Dr Mary Ramsay, head of Immunisation at Public Health England said: “We’re encouraging all eligible teenagers to take-up the offer of vaccination when they are contacted by their GP.

“If you’re planning to go to university or college, you should be vaccinated before the start of the academic term or before leaving home for university or college (ideally two weeks in advance). Please make an appointment with your GP as soon as possible when the vaccine is offered. First time university entrants from 19 to 24 years of age inclusive should also contact their GP for the vaccination.

“Meningitis can be deadly and survivors are often left with severe disabilities as a result of this terrible disease. This vaccine will save lives and prevent permanent disability.

“We must all remain alert to the signs and symptoms of meningococcal disease and seek urgent medical attention if there is any concern. The disease develops rapidly and early symptoms can include headache, vomiting, muscle pain and fever with cold hands and feet. Be aware of all signs and symptoms and trust your instincts – don’t wait for a rash to develop before seeking urgent medical attention.”

Mrs Liley welcomed the new vaccination programme. She said: “It is brilliant they are doing this vaccination programme for teenagers.
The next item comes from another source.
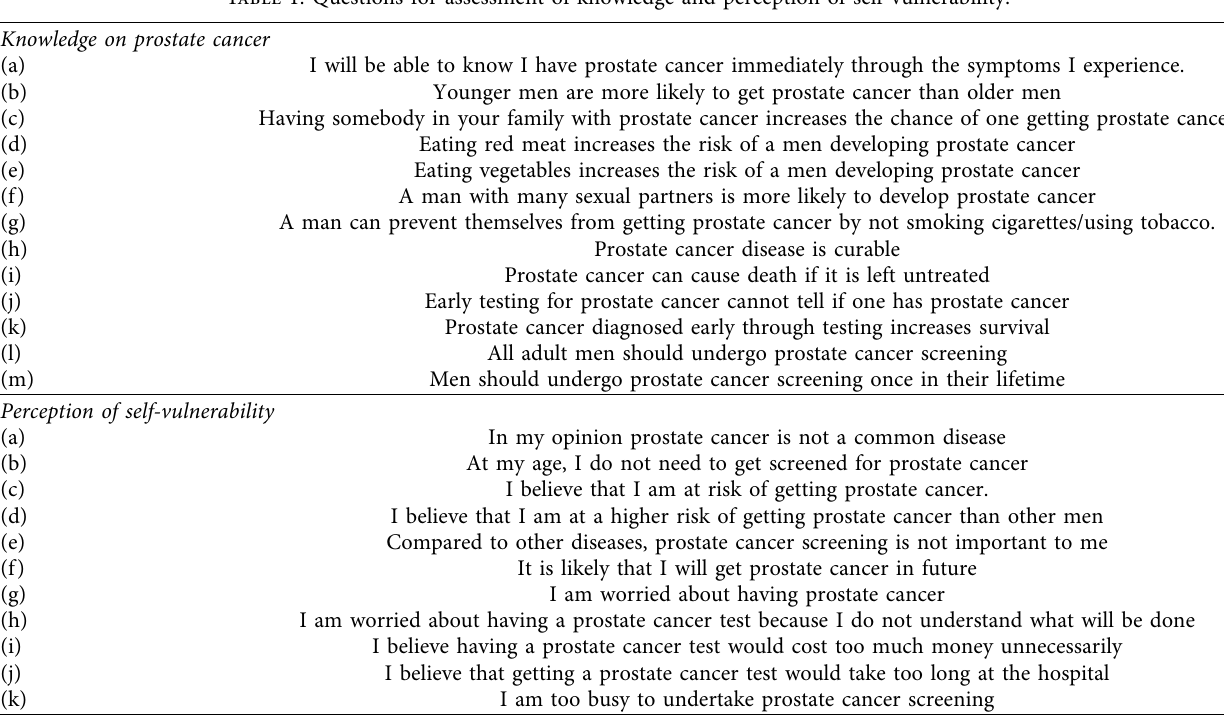
Table 1: Questions for assessment of knowledge and perception of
I would encourage everyone in that age group to go and get vaccinated.”

Dr Carl Ellson, chief clinical lead for NHS South Worcestershire Clinical Commissioning Group, said: “There’s been a rise in the number of people contracting this strain of meningococcal disease, which can be very aggressive and potentially deadly.

“It’s important that all eligible teenagers take-up the offer of this vaccination which can help to protect them against meningitis and septicaemia.

“It’s especially important for anyone heading off to university to have the vaccination, as they have a higher risk of contracting the disease through close contact with new people.”

Caryn Thorogood, head of Student Services at the University, said: “The University of Worcester strongly encourages new students to take up the meningitis vaccine and this advice is included in the handbook they receive before they start their course.

“Once they arrive, meningitis vaccination and awareness is raised as part of their induction and each bedroom in university accommodation has a card, which details the symptoms to look out for.

“We have also invited Meningitis Now to talk to students during Freshers’ Week and we will continue to work with this organisation throughout the year to support our ongoing publicity campaign on campus.”